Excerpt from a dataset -
* start *

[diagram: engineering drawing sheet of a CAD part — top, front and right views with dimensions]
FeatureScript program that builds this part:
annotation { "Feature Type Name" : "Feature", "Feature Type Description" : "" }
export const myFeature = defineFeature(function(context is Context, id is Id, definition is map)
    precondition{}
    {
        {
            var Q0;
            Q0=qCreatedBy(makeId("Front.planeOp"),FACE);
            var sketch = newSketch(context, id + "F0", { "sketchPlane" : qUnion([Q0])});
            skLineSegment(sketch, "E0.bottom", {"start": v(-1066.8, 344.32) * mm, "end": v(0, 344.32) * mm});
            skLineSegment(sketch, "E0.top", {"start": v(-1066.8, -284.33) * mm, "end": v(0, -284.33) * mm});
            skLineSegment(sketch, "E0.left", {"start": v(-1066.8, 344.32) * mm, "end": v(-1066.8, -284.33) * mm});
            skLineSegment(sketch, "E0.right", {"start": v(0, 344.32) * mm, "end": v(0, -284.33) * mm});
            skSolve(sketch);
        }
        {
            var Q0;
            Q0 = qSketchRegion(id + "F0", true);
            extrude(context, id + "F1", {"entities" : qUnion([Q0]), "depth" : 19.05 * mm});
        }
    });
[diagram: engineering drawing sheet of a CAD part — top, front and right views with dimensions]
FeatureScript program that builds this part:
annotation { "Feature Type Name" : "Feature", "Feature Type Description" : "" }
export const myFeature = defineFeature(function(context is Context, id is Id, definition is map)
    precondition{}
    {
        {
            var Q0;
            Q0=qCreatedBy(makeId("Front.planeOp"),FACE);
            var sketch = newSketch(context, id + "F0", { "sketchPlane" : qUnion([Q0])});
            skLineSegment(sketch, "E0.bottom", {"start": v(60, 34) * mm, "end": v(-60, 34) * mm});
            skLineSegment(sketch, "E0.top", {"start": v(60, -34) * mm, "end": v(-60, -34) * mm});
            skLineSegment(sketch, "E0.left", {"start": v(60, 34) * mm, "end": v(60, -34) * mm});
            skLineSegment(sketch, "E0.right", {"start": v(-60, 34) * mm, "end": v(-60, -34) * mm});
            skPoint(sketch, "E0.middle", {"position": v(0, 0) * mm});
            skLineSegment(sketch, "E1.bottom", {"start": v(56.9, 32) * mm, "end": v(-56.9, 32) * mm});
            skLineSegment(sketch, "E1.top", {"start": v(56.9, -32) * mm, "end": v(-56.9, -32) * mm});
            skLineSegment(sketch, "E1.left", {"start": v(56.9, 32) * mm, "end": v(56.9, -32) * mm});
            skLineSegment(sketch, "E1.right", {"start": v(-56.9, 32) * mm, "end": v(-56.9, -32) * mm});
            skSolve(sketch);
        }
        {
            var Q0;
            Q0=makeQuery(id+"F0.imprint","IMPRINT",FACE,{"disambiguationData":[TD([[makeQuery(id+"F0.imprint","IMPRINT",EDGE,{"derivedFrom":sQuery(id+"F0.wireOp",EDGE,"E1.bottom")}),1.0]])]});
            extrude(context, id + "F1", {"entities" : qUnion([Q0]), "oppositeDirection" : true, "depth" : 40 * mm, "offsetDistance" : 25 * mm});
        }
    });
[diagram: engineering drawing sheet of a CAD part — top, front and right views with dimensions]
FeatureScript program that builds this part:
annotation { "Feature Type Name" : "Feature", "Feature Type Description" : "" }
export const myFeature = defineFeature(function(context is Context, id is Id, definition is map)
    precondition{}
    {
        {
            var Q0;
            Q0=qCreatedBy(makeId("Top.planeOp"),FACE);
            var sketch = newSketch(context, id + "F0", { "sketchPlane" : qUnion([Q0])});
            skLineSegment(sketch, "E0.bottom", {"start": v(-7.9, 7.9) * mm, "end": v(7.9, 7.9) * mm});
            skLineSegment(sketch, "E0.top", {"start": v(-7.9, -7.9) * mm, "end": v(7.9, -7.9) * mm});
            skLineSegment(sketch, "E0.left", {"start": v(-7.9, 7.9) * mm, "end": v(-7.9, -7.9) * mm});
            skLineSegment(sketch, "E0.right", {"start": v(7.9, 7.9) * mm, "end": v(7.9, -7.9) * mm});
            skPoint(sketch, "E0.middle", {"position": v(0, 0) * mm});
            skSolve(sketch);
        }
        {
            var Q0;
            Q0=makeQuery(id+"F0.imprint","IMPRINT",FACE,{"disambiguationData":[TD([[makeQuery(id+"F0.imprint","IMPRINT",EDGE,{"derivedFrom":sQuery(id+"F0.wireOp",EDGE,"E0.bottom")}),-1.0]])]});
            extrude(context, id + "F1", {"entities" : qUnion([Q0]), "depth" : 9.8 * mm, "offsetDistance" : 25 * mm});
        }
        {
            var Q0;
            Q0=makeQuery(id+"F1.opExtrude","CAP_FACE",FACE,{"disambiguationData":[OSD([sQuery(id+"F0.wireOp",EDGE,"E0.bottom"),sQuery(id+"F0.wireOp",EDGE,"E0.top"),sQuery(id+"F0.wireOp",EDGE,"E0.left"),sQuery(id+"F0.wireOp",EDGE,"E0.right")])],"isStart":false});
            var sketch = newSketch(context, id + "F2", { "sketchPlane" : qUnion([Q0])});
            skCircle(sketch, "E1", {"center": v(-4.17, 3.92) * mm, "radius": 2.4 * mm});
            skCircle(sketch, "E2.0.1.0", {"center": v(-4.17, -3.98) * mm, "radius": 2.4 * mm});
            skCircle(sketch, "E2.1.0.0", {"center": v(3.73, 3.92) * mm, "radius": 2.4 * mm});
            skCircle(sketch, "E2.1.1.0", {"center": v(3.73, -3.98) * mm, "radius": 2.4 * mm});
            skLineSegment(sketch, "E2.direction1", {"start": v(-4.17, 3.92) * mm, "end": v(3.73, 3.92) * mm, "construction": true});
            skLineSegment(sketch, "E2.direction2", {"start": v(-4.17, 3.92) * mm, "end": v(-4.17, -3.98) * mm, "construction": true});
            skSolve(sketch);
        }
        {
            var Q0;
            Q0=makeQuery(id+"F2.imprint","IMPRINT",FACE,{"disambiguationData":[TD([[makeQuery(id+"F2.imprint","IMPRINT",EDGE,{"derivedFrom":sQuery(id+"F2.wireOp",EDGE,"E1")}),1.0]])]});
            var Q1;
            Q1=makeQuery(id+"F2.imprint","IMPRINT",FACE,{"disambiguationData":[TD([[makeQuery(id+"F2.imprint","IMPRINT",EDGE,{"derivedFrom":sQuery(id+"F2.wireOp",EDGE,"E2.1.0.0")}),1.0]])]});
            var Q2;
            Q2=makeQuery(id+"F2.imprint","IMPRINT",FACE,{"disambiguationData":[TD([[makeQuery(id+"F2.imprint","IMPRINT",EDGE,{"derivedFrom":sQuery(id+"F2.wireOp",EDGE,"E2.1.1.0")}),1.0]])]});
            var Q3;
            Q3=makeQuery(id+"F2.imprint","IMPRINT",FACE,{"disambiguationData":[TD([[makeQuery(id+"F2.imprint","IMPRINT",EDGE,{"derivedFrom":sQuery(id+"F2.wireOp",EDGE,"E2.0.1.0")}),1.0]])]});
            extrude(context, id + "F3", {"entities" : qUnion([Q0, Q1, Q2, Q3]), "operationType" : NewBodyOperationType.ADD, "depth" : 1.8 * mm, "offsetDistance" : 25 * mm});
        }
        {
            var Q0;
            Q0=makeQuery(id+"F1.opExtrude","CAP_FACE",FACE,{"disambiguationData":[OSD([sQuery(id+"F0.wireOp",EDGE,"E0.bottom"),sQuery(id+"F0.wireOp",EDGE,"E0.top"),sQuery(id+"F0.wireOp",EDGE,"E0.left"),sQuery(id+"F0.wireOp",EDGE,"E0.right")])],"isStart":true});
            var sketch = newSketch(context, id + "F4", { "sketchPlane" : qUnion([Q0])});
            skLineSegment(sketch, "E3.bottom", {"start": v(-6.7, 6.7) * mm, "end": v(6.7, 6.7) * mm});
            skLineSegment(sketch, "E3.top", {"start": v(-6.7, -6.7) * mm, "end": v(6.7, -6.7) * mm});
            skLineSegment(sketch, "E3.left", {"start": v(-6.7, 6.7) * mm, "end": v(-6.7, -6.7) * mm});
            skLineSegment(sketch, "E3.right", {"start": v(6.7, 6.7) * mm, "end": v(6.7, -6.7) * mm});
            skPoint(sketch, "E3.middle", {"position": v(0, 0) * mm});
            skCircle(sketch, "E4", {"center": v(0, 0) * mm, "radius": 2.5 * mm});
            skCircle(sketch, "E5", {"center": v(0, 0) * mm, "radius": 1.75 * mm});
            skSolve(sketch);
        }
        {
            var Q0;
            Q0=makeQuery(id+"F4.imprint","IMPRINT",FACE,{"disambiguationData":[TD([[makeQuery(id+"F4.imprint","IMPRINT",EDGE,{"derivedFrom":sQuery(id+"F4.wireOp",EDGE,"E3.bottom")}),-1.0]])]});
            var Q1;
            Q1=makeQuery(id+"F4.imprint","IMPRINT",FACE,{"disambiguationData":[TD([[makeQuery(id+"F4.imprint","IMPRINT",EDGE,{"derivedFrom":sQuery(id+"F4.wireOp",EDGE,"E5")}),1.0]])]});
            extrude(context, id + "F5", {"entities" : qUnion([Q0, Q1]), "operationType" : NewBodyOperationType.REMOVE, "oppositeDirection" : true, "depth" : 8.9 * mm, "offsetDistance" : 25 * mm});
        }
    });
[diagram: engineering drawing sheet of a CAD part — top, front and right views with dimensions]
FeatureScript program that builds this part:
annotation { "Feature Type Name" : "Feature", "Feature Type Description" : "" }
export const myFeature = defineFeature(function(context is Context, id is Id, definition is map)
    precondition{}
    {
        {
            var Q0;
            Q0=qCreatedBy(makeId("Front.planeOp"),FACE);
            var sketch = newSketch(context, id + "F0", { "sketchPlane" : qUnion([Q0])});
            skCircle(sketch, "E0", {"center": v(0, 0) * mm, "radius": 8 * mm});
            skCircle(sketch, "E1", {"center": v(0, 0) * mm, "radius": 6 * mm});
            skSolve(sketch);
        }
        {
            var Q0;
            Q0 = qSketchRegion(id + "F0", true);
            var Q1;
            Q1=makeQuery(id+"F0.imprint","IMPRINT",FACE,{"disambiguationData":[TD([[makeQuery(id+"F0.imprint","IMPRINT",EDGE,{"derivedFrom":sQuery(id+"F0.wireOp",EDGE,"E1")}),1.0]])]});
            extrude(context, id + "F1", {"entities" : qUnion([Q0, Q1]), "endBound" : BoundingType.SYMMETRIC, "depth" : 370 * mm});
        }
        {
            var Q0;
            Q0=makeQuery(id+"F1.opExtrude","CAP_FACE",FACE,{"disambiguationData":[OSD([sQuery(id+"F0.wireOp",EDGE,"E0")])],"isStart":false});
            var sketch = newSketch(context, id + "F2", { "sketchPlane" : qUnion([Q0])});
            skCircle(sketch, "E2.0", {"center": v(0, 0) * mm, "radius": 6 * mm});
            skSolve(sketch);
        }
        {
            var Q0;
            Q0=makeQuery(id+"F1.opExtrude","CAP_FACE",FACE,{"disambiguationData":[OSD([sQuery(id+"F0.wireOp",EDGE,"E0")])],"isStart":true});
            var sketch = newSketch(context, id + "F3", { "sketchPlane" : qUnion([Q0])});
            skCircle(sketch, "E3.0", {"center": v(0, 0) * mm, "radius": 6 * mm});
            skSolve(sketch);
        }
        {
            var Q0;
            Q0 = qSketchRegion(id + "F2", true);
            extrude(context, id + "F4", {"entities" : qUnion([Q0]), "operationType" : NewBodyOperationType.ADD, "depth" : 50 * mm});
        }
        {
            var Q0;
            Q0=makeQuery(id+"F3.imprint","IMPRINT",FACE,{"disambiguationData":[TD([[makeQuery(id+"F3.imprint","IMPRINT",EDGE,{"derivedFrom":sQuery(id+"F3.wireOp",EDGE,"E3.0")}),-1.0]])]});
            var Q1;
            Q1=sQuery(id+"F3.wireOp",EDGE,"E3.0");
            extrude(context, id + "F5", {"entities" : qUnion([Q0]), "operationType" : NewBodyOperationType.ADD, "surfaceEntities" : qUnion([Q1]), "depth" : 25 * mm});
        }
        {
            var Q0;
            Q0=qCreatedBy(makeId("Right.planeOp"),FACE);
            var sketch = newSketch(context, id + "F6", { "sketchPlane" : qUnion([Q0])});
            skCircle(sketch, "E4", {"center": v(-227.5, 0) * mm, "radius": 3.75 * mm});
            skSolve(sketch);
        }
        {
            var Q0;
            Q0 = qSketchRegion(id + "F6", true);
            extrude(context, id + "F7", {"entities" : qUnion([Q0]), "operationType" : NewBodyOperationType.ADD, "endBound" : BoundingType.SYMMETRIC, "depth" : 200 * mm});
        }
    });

* end *

What to produce - How many lines in the material contain the string "oppositeDirection", matching case? Give only the number.

Solution - 2